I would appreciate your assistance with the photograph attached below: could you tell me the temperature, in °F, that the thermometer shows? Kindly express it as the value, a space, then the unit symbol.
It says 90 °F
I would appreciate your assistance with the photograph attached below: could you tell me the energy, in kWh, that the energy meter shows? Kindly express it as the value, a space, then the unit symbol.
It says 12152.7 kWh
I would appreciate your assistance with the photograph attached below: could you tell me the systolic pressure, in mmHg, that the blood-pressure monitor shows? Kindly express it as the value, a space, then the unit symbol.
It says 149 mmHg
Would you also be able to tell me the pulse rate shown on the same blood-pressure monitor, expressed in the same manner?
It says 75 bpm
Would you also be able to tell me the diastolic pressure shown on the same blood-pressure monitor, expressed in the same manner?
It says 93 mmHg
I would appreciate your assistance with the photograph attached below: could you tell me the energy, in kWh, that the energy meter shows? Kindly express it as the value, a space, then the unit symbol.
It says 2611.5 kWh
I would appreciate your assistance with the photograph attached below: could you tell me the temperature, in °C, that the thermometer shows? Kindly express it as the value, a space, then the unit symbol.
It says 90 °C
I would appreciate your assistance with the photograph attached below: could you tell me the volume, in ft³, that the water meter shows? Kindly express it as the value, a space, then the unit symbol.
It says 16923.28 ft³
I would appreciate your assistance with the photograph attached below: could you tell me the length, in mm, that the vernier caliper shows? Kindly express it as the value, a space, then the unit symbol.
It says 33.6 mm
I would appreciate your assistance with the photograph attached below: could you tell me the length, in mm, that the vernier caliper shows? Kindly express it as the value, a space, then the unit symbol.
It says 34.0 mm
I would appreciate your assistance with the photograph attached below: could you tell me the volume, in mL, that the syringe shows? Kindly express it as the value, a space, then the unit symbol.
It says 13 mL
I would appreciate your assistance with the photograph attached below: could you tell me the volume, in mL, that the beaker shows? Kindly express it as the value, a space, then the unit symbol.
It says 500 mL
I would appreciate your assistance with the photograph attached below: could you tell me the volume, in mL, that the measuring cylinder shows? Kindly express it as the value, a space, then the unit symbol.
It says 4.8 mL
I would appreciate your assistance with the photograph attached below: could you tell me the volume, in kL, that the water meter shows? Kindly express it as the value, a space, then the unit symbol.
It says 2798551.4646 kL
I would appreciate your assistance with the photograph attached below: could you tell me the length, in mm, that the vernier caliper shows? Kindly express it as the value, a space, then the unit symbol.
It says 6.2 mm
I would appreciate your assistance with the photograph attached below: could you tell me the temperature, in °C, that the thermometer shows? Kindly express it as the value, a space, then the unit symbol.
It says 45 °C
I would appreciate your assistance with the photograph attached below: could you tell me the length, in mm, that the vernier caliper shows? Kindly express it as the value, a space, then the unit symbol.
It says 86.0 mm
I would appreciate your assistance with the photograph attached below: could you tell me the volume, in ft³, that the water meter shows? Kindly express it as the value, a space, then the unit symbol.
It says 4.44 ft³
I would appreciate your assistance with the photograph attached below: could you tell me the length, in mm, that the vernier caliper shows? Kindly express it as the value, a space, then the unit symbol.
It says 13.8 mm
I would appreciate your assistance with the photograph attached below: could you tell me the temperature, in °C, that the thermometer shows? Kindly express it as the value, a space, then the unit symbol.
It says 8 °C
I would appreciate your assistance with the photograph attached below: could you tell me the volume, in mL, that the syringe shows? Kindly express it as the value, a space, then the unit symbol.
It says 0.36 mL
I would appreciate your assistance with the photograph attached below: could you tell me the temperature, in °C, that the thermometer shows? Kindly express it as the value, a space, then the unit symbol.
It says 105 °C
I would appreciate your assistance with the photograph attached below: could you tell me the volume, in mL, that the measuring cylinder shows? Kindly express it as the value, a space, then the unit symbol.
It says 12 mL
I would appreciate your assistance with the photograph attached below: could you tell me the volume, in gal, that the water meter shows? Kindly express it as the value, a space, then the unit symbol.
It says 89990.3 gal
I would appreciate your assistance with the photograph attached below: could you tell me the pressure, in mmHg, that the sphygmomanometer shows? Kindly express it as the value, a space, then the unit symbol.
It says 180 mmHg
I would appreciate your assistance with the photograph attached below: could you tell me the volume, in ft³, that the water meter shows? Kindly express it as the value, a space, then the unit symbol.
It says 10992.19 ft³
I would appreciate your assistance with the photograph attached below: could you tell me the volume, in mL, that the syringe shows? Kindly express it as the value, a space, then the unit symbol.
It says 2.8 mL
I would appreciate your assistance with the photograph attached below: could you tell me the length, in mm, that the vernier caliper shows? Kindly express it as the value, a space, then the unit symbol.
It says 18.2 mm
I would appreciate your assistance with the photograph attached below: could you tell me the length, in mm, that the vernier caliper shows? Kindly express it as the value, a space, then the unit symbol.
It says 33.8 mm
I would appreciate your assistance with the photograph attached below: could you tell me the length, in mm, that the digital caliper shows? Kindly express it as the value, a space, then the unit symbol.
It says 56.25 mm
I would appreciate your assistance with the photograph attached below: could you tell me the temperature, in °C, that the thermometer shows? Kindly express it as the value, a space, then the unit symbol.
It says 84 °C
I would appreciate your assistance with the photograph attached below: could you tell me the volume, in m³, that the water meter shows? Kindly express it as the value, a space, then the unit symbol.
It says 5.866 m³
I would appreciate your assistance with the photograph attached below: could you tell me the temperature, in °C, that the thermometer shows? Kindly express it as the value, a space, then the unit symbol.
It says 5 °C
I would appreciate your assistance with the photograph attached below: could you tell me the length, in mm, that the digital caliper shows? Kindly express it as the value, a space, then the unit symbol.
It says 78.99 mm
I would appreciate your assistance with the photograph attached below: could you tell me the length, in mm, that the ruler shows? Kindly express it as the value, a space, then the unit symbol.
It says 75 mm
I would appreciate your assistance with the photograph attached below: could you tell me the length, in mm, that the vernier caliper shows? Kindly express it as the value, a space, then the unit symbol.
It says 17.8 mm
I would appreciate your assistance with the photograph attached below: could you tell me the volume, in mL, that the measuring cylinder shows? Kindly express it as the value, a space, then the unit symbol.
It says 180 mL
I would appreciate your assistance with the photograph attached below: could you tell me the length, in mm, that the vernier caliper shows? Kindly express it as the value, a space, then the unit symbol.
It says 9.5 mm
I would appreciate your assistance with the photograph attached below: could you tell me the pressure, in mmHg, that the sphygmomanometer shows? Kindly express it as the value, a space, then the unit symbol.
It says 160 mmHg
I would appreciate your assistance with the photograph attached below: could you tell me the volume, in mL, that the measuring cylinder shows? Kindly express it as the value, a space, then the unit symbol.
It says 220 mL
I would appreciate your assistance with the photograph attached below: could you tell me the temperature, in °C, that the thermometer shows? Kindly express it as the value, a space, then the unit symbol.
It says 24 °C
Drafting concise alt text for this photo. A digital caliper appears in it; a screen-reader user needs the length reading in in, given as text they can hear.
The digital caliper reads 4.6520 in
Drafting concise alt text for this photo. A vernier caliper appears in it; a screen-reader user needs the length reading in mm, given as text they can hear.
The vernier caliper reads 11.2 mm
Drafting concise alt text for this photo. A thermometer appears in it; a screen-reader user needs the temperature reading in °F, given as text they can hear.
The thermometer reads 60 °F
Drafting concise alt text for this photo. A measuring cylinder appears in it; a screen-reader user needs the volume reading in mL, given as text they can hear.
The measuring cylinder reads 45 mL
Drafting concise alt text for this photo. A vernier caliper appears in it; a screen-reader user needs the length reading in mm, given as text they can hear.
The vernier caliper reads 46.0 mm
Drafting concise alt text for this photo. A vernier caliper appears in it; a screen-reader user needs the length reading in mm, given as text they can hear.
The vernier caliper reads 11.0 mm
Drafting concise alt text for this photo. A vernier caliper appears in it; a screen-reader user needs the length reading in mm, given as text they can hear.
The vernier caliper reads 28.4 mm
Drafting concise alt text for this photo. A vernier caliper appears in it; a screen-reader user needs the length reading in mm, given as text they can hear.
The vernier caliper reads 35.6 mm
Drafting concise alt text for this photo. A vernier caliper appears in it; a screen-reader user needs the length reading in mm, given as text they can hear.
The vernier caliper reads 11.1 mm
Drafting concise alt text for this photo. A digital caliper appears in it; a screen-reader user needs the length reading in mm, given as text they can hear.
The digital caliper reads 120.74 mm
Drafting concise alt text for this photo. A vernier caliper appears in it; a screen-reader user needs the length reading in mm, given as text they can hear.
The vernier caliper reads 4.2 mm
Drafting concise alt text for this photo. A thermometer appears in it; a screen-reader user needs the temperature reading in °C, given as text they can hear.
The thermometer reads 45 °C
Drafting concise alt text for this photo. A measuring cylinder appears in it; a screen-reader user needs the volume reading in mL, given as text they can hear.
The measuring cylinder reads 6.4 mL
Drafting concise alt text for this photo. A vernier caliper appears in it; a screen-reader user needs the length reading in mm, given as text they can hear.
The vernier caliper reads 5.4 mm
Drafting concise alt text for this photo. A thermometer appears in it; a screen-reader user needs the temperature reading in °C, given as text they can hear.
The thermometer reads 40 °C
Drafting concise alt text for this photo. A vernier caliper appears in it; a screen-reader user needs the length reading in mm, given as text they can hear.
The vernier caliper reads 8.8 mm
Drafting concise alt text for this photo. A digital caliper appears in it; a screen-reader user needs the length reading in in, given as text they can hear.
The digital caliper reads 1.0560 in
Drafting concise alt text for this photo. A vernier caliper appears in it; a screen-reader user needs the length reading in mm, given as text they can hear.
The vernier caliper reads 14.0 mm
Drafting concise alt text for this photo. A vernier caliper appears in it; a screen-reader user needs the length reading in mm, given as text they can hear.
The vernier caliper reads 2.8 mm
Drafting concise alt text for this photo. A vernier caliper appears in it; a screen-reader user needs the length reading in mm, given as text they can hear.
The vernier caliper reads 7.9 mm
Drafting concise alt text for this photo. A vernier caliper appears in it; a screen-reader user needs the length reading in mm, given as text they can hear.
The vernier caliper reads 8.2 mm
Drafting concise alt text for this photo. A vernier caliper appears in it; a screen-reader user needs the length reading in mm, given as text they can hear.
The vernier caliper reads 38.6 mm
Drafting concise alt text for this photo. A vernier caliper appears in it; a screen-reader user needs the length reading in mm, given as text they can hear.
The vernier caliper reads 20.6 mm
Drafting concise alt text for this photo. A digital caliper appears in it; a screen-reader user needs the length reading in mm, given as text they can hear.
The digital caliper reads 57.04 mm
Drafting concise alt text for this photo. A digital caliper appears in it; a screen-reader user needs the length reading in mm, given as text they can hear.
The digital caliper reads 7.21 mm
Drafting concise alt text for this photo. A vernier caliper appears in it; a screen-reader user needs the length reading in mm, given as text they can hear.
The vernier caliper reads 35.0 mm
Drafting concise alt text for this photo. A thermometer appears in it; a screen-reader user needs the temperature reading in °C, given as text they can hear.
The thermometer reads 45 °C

## What this task involves
Pull out every line in the material above that contains the word "shown".

## Response area
Would you also be able to tell me the pulse rate shown on the same blood-pressure monitor, expressed in the same manner?
Would you also be able to tell me the diastolic pressure shown on the same blood-pressure monitor, expressed in the same manner?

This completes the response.